El niño Dios siempre fue generoso conmigo, entendí desde muy niña que a Dios no le importaba mucho nuestro buen o mal comportamiento siempre y cuando nuestras acciones no fueran con “premeditación y alevosía” encaminadas a dañar a algún otro ser de la naturaleza. Comprendí entonces que a las almas infantiles todo les es permitido, de ahí, que en diciembre ni siquiera había de confesar nuestros pecadillos para poder acceder a las solicitudes navideñas. Con mi hermanita concertábamos lo que serian nuestras peticiones, yo le vendía a ella la idea de lo que requeríamos y a partir de ese momento dejaban de ser “mis” necesidades para convertirse en “nuestras”, es increíble recordar ¡cómo era de fácil! en aquel entonces estar de acuerdo las dos, en todo.
Ella, jugaba mis juegos, cantaba mis canciones, compartía mis amigos, hasta llegué a pensar que soñaba mis mismos sueños, no sé por qué nos empeñamos en *hacernos grandes* si el mejor estado de la vida es la dulce e inocente niñez.
Mi hermano Jaime, (el cazador) desplegando desde siempre sus habilidades “ingenieriles”, nos hacia un gran pesebre en la sala lleno de casitas con luces, de pastores con muchas, muchas ovejas de todos los tamaños y materiales, caminitos empedrados, lagunas hechas con espejos abarrotadas de patos, pollos y gallinas de todos los colores. El material del papel con el que armaba el Belén, facilitaba el proceso de montar una serie de estructuras rocosas adornadas con musgos, líquenes y todas estas maticas que por aquellos tiempos aun no era prohibida su utilización; en las muy escarpadas rocas se lucían unas cabras locas y algunos renos blancos ya deslucidos algunos de ellos con los cuernos partidos por el fragor del tiempo e imaginaba yo, que también por sus innumerables batallas en defensa de su manada.

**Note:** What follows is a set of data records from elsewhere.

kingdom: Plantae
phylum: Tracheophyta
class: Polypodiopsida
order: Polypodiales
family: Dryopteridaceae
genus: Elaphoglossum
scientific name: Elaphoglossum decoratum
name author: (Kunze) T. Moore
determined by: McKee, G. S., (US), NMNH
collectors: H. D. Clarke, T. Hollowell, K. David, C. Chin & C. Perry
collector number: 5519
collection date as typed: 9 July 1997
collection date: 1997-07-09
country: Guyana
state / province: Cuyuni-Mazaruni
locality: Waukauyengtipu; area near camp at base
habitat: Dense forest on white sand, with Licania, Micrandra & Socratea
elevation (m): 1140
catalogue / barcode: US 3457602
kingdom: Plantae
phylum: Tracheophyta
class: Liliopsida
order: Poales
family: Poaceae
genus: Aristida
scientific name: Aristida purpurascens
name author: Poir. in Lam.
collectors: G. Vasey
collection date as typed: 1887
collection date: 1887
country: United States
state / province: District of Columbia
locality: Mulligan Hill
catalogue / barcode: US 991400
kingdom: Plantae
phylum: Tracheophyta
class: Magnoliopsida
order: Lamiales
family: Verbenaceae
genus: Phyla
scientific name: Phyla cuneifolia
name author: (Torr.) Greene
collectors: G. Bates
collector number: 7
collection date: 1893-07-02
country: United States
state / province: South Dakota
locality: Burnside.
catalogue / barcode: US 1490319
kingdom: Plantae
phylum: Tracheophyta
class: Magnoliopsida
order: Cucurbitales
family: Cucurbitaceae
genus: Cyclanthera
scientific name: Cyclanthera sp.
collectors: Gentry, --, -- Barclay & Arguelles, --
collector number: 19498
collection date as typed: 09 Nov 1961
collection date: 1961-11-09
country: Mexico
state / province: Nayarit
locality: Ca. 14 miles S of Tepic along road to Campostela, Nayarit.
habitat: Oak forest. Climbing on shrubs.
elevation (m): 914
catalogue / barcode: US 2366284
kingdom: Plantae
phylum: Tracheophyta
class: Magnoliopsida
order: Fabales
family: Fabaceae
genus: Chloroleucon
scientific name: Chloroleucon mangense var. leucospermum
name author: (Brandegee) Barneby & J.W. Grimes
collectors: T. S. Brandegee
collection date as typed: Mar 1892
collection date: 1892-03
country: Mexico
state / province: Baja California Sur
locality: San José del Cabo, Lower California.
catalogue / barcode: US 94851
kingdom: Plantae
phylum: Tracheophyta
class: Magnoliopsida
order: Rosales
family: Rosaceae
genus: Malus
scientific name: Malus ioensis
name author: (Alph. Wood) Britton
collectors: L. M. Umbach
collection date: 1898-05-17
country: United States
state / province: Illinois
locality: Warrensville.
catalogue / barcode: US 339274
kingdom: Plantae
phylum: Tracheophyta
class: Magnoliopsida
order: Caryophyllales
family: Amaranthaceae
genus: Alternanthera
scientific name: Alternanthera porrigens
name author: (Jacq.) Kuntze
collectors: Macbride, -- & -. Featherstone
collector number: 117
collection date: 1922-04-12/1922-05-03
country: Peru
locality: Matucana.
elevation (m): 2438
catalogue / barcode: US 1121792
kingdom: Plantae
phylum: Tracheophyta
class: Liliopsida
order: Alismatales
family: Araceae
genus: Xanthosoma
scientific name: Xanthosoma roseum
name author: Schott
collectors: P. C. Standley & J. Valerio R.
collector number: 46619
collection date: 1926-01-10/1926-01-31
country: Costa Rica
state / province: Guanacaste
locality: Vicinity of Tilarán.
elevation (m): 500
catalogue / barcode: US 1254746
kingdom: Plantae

Muy cerca al ingeniero nuestros ojitos y manos ávidas por ayudar, presenciábamos las habilidades de nuestro hermano; de tanto en tanto ayudábamos a parar a Gaspar, que siempre se empeñaba en caer a un lado del camello dando un muy mal aspecto al sobrio momento.
Terminada la labor, seguíamos con el árbol, era plateado (de moda por esos días) lo cargábamos de bolas de colores y luces. No se usaban moños ni nada parecido a los adornos actuales, simplemente bolas como cascara de huevo que cuando caían, mágicamente convertían el suelo en un cielo escarchado y matizado de rojo, azul y plateado, quizá ese espectáculo me gustaba más que verlas adornando el árbol.
Al acercarme al pesebre y ver al niño Dios acostado en su cunita de musgo, abrigado por el calor de las luces, con la mirada dulce de María no podía más que pensar en lo feliz que sería el niño en ese hogar que al igual que yo, tenía amor, abrigo y esa mirada siempre protectora de su madre. ¿Para qué más? Amor me sobraba, pero para completar mi dicha un triciclo no estaría de más. Así que ansiosamente, al pie del pesebre cada noche en familia rezábamos la novena y con una mirada cómplice con mi hermana le pedíamos al niño dios desde el fondo de nuestro corazón un triciclo para que nuestra felicidad sea total.
Los cantos cerraban la novena, y no podía faltar el villancico aquel llamado "A la nanita nana…" a mi papá le encantaba hacerme entonar en un solo, una estrofa que ningún otro hermano se sabía, y si la sabían, igual callaban. Yo cantaba para mi papá … “manojito de rosas y de alelíes, que es lo que estas soñando que te sonríes…” recuerdo entonces el calor de la mirada de la Virgen María posada en los ojos de mi papa y estos sobre mí, para entonces ya no había triciclo que llenara mas mi corazón que aquella mirada llena de amor y ternura que llegaba a todos los rincones de mi ser convirtiéndome en la más grande frente a todos mis hermanos. ¡ Qué ironía! y aun se empeñaban en decirme pequeña.